** Opening MATERIAL TO PROCESS block **

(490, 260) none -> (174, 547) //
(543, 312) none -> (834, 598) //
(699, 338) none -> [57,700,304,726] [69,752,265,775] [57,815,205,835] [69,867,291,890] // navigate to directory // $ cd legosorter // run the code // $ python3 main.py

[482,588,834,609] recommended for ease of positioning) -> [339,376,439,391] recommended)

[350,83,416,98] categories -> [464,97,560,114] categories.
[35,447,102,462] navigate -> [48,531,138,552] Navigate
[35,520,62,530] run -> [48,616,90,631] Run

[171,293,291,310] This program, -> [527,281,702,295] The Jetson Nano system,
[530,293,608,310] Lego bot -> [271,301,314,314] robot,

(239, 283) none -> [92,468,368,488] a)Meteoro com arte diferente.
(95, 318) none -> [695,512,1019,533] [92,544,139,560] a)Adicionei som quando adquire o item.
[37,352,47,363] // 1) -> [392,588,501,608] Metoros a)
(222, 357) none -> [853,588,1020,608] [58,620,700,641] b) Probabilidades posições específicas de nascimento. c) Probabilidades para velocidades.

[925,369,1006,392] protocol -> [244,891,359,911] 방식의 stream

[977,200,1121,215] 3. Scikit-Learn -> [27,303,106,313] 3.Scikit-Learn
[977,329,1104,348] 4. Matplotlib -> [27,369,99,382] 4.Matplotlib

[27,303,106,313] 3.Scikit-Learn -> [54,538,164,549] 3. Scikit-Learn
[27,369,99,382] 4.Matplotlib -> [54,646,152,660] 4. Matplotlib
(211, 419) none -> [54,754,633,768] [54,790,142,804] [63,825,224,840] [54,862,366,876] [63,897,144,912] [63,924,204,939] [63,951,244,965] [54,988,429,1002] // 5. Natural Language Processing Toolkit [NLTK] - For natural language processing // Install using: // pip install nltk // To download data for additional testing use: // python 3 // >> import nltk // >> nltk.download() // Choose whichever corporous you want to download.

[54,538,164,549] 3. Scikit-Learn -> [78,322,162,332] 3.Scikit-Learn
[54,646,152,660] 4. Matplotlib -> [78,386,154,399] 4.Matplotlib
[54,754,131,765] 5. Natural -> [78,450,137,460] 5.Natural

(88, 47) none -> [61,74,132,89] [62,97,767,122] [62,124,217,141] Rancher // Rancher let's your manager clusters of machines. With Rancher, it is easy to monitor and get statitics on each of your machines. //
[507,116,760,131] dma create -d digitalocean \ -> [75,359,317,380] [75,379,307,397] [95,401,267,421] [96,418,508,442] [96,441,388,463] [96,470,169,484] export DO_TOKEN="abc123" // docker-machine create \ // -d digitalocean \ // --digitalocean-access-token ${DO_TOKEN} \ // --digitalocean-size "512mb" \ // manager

** Closing MATERIAL TO PROCESS block **

## WHAT TO PRODUCE
Go through the data and return each line where the word "Natural" appears.

## RESPONSE
(211, 419) none -> [54,754,633,768] [54,790,142,804] [63,825,224,840] [54,862,366,876] [63,897,144,912] [63,924,204,939] [63,951,244,965] [54,988,429,1002] // 5. Natural Language Processing Toolkit [NLTK] - For natural language processing // Install using: // pip install nltk // To download data for additional testing use: // python 3 // >> import nltk // >> nltk.download() // Choose whichever corporous you want to download.
[54,754,131,765] 5. Natural -> [78,450,137,460] 5.Natural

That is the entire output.